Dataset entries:
━━━━━━━━━━━━━━━━━━━━

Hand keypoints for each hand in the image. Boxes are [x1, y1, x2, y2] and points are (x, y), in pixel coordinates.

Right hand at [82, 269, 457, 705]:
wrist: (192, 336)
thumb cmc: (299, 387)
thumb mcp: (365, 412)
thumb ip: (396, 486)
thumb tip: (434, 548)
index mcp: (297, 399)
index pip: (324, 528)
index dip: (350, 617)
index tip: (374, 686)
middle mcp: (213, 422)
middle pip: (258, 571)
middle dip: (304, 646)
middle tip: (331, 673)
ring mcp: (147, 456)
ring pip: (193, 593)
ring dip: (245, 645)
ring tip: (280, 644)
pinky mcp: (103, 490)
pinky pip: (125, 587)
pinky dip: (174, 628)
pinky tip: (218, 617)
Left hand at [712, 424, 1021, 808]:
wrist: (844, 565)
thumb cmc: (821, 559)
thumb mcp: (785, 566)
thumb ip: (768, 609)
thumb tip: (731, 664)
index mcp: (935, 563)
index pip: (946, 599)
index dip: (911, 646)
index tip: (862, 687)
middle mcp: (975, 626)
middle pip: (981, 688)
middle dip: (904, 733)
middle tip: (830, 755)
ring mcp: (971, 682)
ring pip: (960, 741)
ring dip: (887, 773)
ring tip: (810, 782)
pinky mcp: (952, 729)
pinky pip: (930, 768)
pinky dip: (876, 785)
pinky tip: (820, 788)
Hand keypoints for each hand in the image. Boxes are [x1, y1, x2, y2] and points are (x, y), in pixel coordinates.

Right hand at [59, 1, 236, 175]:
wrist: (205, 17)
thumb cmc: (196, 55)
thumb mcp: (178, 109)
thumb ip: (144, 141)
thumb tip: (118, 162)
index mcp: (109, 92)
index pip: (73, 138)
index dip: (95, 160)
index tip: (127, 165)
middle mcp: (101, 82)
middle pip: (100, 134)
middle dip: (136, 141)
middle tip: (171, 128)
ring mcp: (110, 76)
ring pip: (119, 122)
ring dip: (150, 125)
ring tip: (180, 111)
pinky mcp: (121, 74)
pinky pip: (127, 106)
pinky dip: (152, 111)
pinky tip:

━━━━━━━━━━━━━━━━━━━━

[WHAT THE TASK REQUIRES]:
Can you repeat, word for word, every line above from the one containing "index mcp: (109, 92)" down to the one containing "ring dip: (150, 125)", including both?

[RESPONSE TO THIS TASK]:
index mcp: (109, 92)
index pip: (73, 138)
index dip: (95, 160)
index tip: (127, 165)
middle mcp: (101, 82)
middle pip: (100, 134)
middle dip: (136, 141)
middle tip: (171, 128)
ring mcp: (110, 76)
ring pip: (119, 122)
ring dip: (150, 125)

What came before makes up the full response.